Gelsinger氏は、Grove氏やNoyce氏、Moore氏たちが実現したIntelの全盛期時代に在籍していたが、2009年9月にIntelを去り、EMCに入社した。現在のIntelは、どのような状況にあるのだろうか。
問題は、業界の動向や市場原理、新しい技術などに関することではない。Gelsinger氏が対応すべき課題は、Intelの経営ノウハウにある。同氏は、現在のトップの補佐役のことを、どれくらい知っているのだろうか。また、Intelがこれまでに時間をかけて構築してきたさまざまなビジネスの内容をよく理解し、就任後直ちに対応することができるのだろうか。

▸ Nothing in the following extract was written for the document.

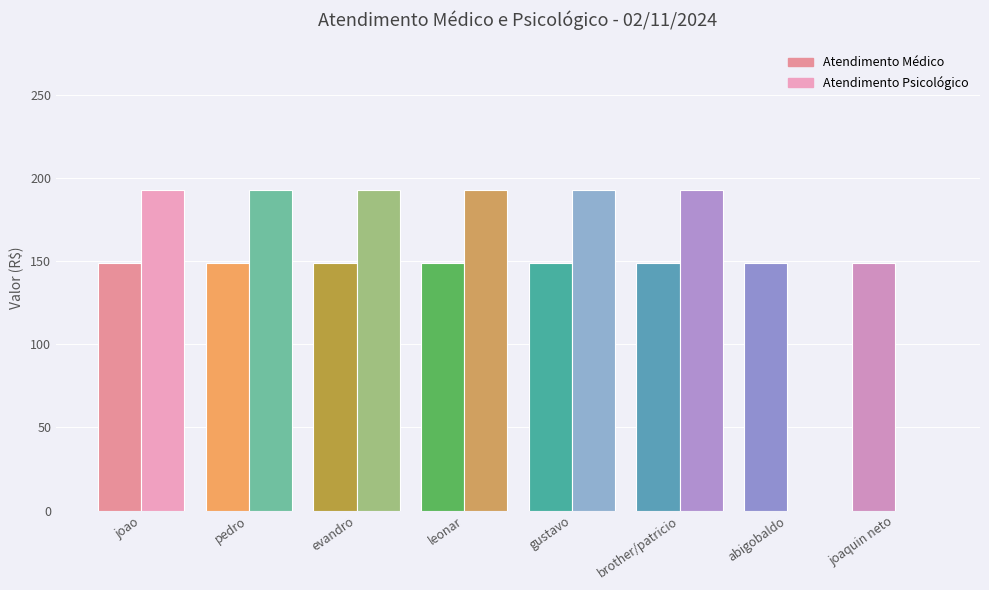

How many data points in Atendimento Psicológico are above 192?

6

Intelでは近々、厳しい人事が行われる可能性が高い。Gelsinger氏は、さまざまな事業やプロジェクトの中から、打ち切りやスピンオフ、売却の対象とすべきものを判断することになるだろう。また、同氏が現在CEOを務めているVMwareや、または他の企業から、新しい人材が迎え入れられるかもしれない。
最も重要なのは、同氏が、Intelの中で信頼できる人物を選ぶ必要があるという点だ。
Gelsinger氏は恐らく、自分が不在にしていた間も、IntelでCTO(最高技術責任者)を務めていた時代の同僚や信頼していた人々など、内部関係者たちといつでも連絡を取れる状態を保っていたのだろう。そのような人々とは、一体誰なのだろうか。
どの企業でも、経営陣が変わる場合は通常、このような初期段階の変化が生じる。しかし、1つだけ注意すべきなのは、Intelが、元社員だった人物を経営トップとして迎えることにより、大罪を犯してしまう可能性があるという点だ。
Gelsinger氏はかつて、Intelのスター的存在として社内外で知られていたが、良い面もあれば悪い面もある。Intelには、同氏が良好な関係を築くことができた人々もいれば、そうでない人々も存在する。同氏は、2009年にIntelを去る時に、退任の理由を明確に公には発表しなかった。そこには、同氏なりの理由があったのだろう。さらに、米国の市場調査会社であるTirias Researchで主席アナリストを務めるJim McGregor氏は、EE Timesのインタビューに応じ、「Brian Krzanich氏が2018年に、Intelにおける自身のキャリアを台無しにして退任することになった時、IntelはGelsinger氏に復帰を打診したという。しかしGelsinger氏は、その申し出を断ったと報じられている。なぜ、その時はIntelに戻らなかったのに、今になって復帰するのか、その理由は不明だ」と述べている。
これまでにどれほど多くの出来事が起こったのだろうか。そして現在もまだ続いているのだろうか。
もしGelsinger氏が、実際にIntelに復帰した際に、現在も社内に残っているかつての敵対者たちに対して長年の恨みを晴らそうと、時間やエネルギーを費やすようなことになれば、自ら移行を複雑化させてしまうことになるだろう。同氏はそのような衝動を抑えなければならない。巨大企業を新しい方向へと導いていく上で、内部抗争などのために時間を無駄にすることはできない。